Foreign Policy reported on Tuesday that terminating the relationship means the global disease surveillance system will not be available for the US, which will now find it difficult to work with other countries under the WHO framework. 

It also remains a question whether the US will cooperate with the WHO in tracing the origin of the novel coronavirus. The US has reported the most confirmed COVID-19 cases during the pandemic, and its absence in the origin tracing work will make the work incomplete. The withdrawal would also make it difficult for the US to access a final COVID-19 vaccine if it is created successfully outside America, experts warned.

China's National Health Commission (NHC) and the World Health Organization (WHO) jointly hold a video conference to brief China's experience on COVID-19 response to international experts from various countries and representatives of some embassies in China and international organizations on Thursday. Photo: screenshot of the NHC



Unilateral move

The US withdrawal is not surprising, both from the perspective of Trump's personal interests and the recently deteriorating US epidemic situation, Chinese experts said.

Experts called the withdrawal "a process of political manipulation, serving Trump's needs for the upcoming elections" after the administration failed to properly control the US epidemic, and instead scapegoat China and WHO.  

It's another example of a unilateral US retreat from an international organization. It harms the efforts of the world in its fight against the epidemic and severely harms developing nations that most need international support, Chinese Foreign Ministry spokesperson Zhao Lijian said at a press conference on Wednesday. 

The move revealed that the Trump administration is angry after the WHO refused to support them in smearing and turning China into a scapegoat on the pandemic.

Since Trump took office, the US political system has turned into a game of public opinion and entertainment rather than a mechanism to unite society and solve social problems, Chinese experts noted. Such poor tricks show that the US political system has turned into a state of rigidity and "senile dementia."
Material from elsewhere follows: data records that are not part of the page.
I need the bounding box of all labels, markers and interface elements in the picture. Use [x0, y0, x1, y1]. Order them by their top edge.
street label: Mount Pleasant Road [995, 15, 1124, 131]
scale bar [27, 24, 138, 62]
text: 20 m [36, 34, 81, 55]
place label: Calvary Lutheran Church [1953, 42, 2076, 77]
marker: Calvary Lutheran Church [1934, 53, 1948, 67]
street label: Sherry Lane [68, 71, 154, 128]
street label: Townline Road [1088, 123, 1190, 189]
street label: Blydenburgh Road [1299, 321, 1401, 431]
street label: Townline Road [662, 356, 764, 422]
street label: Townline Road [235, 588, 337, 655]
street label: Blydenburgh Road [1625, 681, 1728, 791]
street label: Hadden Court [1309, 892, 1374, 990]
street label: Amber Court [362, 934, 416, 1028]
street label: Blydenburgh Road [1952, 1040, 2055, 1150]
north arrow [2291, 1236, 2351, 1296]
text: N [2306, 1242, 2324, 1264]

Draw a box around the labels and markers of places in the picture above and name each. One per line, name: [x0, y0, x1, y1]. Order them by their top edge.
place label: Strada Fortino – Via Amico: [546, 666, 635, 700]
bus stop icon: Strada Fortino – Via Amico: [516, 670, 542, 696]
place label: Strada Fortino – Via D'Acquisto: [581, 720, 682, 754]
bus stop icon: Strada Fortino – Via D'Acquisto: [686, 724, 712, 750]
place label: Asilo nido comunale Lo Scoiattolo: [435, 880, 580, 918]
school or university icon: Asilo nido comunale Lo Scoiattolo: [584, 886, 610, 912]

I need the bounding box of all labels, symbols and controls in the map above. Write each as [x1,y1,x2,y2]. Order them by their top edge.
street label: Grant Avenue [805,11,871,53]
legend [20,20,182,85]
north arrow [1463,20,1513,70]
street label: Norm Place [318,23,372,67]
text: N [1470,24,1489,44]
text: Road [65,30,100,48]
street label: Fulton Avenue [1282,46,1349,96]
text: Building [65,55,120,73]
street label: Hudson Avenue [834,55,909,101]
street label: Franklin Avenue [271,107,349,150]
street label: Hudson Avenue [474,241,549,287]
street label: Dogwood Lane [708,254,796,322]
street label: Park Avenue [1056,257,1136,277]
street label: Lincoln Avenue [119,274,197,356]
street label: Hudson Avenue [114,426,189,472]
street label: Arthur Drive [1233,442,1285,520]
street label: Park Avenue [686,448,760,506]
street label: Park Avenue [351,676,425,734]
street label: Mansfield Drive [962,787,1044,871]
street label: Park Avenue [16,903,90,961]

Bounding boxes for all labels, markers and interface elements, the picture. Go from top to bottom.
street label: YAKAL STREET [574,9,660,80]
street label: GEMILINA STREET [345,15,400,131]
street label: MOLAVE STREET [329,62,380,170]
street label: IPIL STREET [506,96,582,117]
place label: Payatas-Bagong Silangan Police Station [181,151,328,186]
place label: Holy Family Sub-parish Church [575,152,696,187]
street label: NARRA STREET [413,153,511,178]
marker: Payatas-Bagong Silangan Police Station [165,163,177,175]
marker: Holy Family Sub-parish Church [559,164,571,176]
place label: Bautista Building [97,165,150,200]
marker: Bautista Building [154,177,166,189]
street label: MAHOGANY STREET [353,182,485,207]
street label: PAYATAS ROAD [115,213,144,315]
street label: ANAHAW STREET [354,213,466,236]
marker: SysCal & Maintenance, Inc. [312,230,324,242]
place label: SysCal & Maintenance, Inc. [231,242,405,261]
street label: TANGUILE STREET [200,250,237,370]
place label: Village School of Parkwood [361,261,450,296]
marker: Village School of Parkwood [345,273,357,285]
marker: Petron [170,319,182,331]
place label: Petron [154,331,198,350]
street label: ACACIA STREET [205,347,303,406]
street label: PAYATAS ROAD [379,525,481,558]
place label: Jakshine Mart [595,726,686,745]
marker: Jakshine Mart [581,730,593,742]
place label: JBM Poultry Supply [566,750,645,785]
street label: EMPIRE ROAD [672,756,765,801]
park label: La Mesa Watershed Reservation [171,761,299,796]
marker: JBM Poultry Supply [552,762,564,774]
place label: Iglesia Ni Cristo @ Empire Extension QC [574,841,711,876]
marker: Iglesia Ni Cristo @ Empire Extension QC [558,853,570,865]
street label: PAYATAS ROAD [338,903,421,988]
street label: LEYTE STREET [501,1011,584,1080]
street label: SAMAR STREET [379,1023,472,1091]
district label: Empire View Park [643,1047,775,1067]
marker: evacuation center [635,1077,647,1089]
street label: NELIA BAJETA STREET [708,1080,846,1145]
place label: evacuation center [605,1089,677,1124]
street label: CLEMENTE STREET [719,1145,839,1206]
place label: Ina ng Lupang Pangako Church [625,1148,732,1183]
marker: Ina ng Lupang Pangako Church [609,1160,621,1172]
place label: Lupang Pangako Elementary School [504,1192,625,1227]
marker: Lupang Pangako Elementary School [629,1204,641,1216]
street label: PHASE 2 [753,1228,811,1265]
Apart from the withdrawal from the WHO, the US has also terminated its participation in various international organizations under the UN framework, including the UNESCO in 2019. 

Such actions by the US are a show of contempt for the core role and functions of the UN in handling global issues, Li said, saying it once again reflects the Trump administration's stubborn nationalism, and its dangerous policy choice of unilateralism.